Nun gebe es eine erste Entlastung durch die Freigabe der Ortsumgehung Wernberg-Köblitz. Eine endgültige Entlastung werde es bereits in 3 Jahren geben - nämlich dann, wenn die A 6 durchgängig von Nürnberg bis Prag befahrbar sei. Schneller, so Dr. Bartsch vom Verkehrsministerium, könne es schon aus logistischen Gründen nicht gehen. 9 Talbrücken, 11 Überführungen, 12 Unterführungen und zwei Anschlußstellen würden ihre Zeit in Anspruch nehmen. Über 150 Mio Euro würden in das letzte Teilstück verbaut. Das habe auch positive Auswirkungen für die Bauindustrie, wie PStS Iris Gleicke anmerkte. Auch das bayerische Innenministerium sieht keine Möglichkeit einer schnelleren Fertigstellung. Erst kürzlich wurde Strobl von CSU-Staatssekretär Georg Schmid bestätigt, dass Geld für die A 6 immer da war, wenn Baureife vorlag und der Lückenschluß von der baulichen Abwicklung her seine Zeit brauche.
Christian Beyer bat aufgrund der neuen Situation ("jetzt ist eine Ausweichstrecke vorhanden") um Prüfung eines evtl. Nachtfahrverbotes, damit es bei dieser Entlastung bliebe. Für solche Verbote seien allerdings die Länder zuständig, war zu hören. Er sprach auch die Autobahnbrücke in Theuern an. Dort gebe es inzwischen Probleme durch den Verkehrslärm. Staatssekretärin Iris Gleicke sagte zu, überprüfen zu lassen, ob es neue technische Möglichkeiten gebe, die zu einer Verringerung des Lärms durch die Brücke führen könnten. Josef Birner wollte wissen, ob es schon Erkenntnisse über evtl. Maut-Flüchtlinge gebe. Wolfgang Bosser meinte dazu, dass er sich nicht vorstellen könne, dass Lkw's wegen 10 Euro Mautersparnis eine längere Fahrzeit in Kauf nehmen. Die Lkw's müßten für die Spediteure rollen und Einnahmen bringen. Die Speditionen seien einem hohen Wettbewerbsdruck ausgeliefert und seien darauf angewiesen, dass die Lkw's fahren und ihre Güter möglichst schnell zum Bestimmungsort bringen.

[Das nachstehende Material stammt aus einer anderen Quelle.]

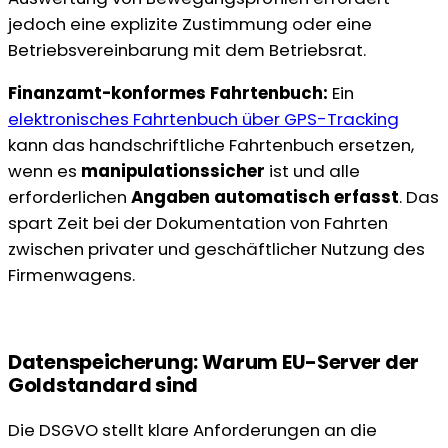
jedoch eine explizite Zustimmung oder eine
Betriebsvereinbarung mit dem Betriebsrat.
Finanzamt-konformes Fahrtenbuch:
Ein
elektronisches Fahrtenbuch über GPS-Tracking
kann das handschriftliche Fahrtenbuch ersetzen,
wenn es
manipulationssicher
ist und alle
erforderlichen
Angaben automatisch erfasst
. Das
spart Zeit bei der Dokumentation von Fahrten
zwischen privater und geschäftlicher Nutzung des
Firmenwagens.
Datenspeicherung: Warum EU-Server der
Goldstandard sind
Die DSGVO stellt klare Anforderungen an die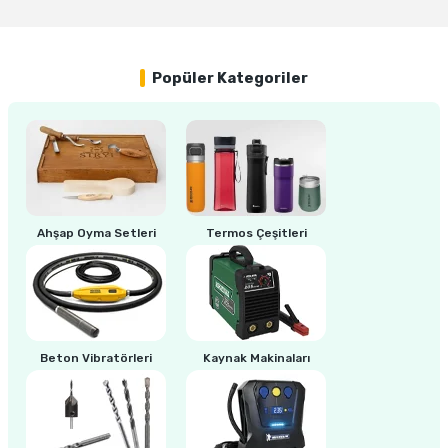
estere
MAX SAFETY Beyaz Boyacı Tulumu (Beden Seçiniz)
a
Popüler Kategoriler
60,00 TL
nası
ı
Ahşap Oyma Setleri
Termos Çeşitleri
Çakma Makinası
sı
Beton Vibratörleri
Kaynak Makinaları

Nicht nur die A 6, sondern auch viele Straßenbaumaßnahmen an den Bundesstraßen B 14, B 299 und B 85 im Landkreis würden mit Bundesgeldern ausgebaut. Warum, so wurde auch bei dieser Bürgersprechstunde wieder gefragt, setzen sich die hiesigen CSU-Abgeordneten nicht mehr für den Ausbau der Staatsstraßen ein? Der aufmerksame Beobachter könne feststellen, dass sich CSU-MdL Donhauser und CSU-Kandidat Karl hauptsächlich in Sachen Bundesstraßen ablichten ließen ("da der Bund hier etwas macht"). Bei den Staatsstraßen gebe es dagegen weitgehend Fehlanzeige. Günther Amann lud schließlich die Staatssekretärin zu einem privaten Besuch in den Landkreis ein. "Wir hätten hier einiges an Attraktionen und Sehenswürdigkeiten zu bieten", stellte er fest. Eine Einladung, die von den SPD-Mandatsträgern vor Ort aufgrund der guten Kontakte nach Berlin zu gegebener Zeit wiederholt werden wird. Schließlich sei es an der B 14 jetzt wieder lebenswert.
Zum Bild:
An der B 14, wo früher Lkw an Lkw vorbeizog, stellten sich Oliver Daller, Christian Beyer, Reinhold Strobl, PStS Iris Gleicke und Günther Amann zu einem Gruppenfoto auf. Mit einer Blume aus Glas bedankten sich die örtlichen SPD-Mandatsträger für die Unterstützung aus Berlin.